La Mairie de Saragosse estime le coût du processus de régularisation des migrants à « près d'un demi-million d'euros »
SARAGOSSE, 22 mai. ( ) –
Le conseiller municipal pour les Politiques Sociales de la Mairie de Saragosse, Marian Orós, a estimé les coûts du processus extraordinaire de régularisation des migrants pour l'entité locale à « près d'un demi-million d'euros », le qualifiant d'« effort surhumain » pour tenter de résoudre un problème survenu en raison du manque absolu de transparence et de coordination » du gouvernement espagnol avec l'entité locale.
C'est ce qu'Orós a exprimé ce vendredi lors d'une conférence de presse au cours de laquelle il a indiqué que la gestion « va bien » actuellement et que tous les rendez-vous pour le processus de régularisation sont fixés jusqu'au début du mois de juin prochain.
En ce sens, il a considéré comme « correcte » la décision de concentrer l'attention sur le processus extraordinaire de régularisation des migrants à la Maison des Cultures, où sont publiés les rapports de vulnérabilité.
Cependant, « je commence à m'inquiéter – a reconnu le conseiller municipal pour les Politiques Sociales – du coût du processus, qui pourrait avoisiner près d'un demi-million d'euros, mais aussi des conséquences de la régularisation sur certains profils ». Il a cité en exemple le fait que de nombreuses personnes sous protection internationale, originaires du Mali, de Somalie, du Burkina Faso ou du Soudan, demandent une régularisation extraordinaire.
À ce stade, il a commenté : « Nous sommes en train de consulter les entités sociales pour savoir combien de personnes vont profiter du processus extraordinaire de régularisation, car dès qu'elles auront le papier, elles quitteront la couverture de protection internationale sans avoir terminé la phase d'autonomie, qui est la dernière.

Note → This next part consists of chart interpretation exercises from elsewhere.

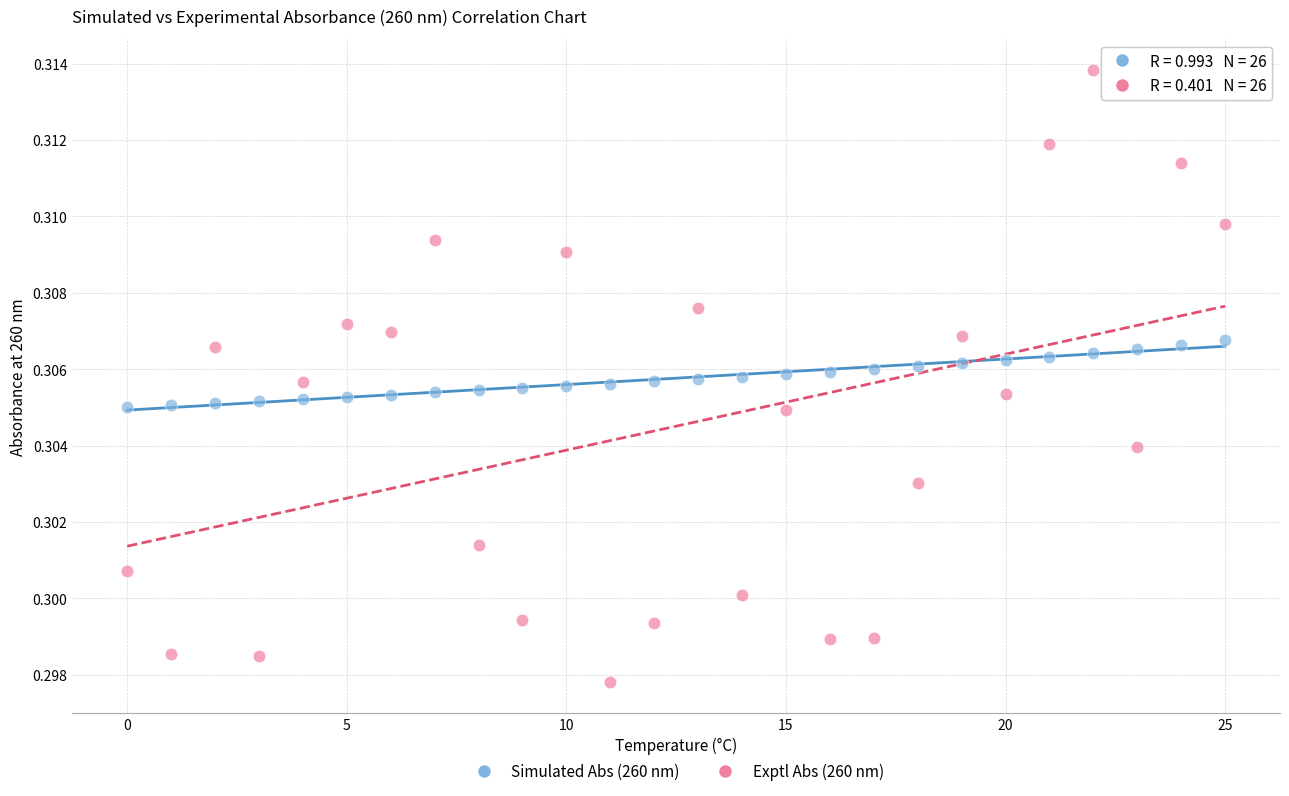

Which series contains the lowest Y value?

Exptl Abs (260 nm)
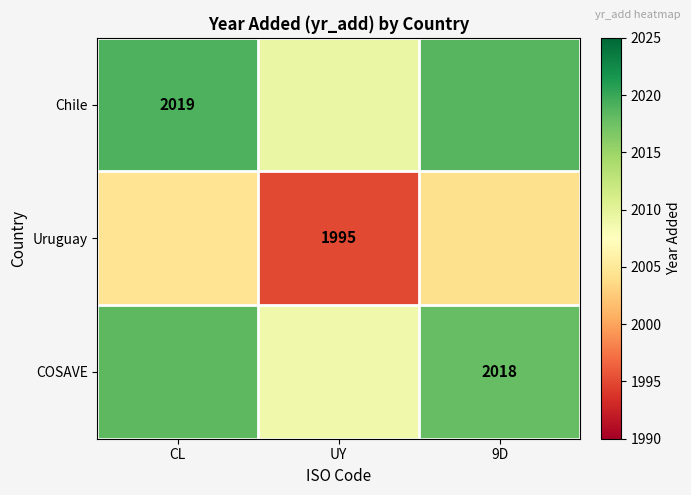

How many data points in Chile are less than 2018?

1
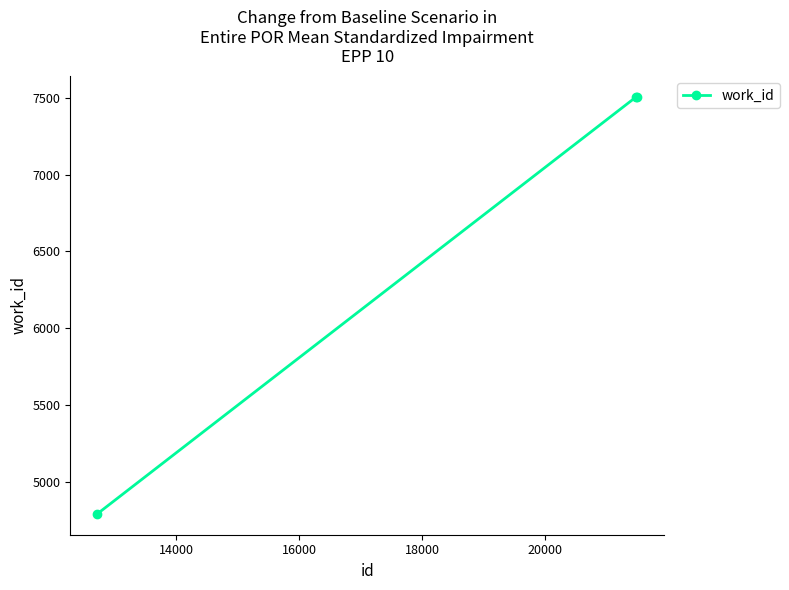

What is the difference between the second highest and minimum values?

2712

C'est pour cette raison que le conseiller municipal pour les politiques sociales de la Mairie de Saragosse a souligné : « Nous commençons à travailler pour pouvoir exiger que le gouvernement espagnol ne les laisse pas bloqués lorsqu'ils ont le papier – de régularisation -, que les personnes qui sont sous protection internationale puissent se retrouver avec des ressources d'emploi et de logement et ne se retrouvent pas dans une situation de rue ou de plus grande précarité.
RENFORT MUNICIPAL
Concernant le renforcement du personnel que la Mairie de Saragosse a dû réaliser pour faire face au processus extraordinaire de régularisation des migrants, Orós a estimé qu'il y a 14 personnes qui travaillent « matin et après-midi exclusivement pour faire des rapports de vulnérabilité », ainsi que sur la ligne '900' pour « assumer et assimiler tous les appels qui ont été effectués ».
« Nous verrons s'il est nécessaire ou non en juin de renforcer, avec plus de travailleurs, l'équipe que nous avons constituée en trois jours pour les rapports de vulnérabilité », a déclaré Marián Oros.
DÉLÉGUER
À cet égard, le délégué du gouvernement en Aragon, Fernando Beltrán, a évoqué la visite de la ministre de l'Inclusion, de la Sécurité sociale et de la Migration, Elma Saiz, mercredi dernier dans la capitale aragonaise pour rencontrer les entités hôtes qui travaillent sur la protection internationale.
Beltrán a déclaré que lors de cette réunion, la ministre leur avait expliqué « la conception de la procédure de sortie de la protection internationale pour ceux qui obtiennent finalement un permis de travail et de séjour », de sorte qu'en réponse à la conseillère municipale pour les politiques sociales, elle a déclaré: « Nous sommes conscients que leur situation change et le ministère travaille avec les entités d'accueil ».
En bref, « nous discutons avec elles – les entités d'accueil – de la manière dont devrait être la procédure à suivre pour garantir des moyens de subsistance appropriés aux personnes quittant le système de protection internationale ».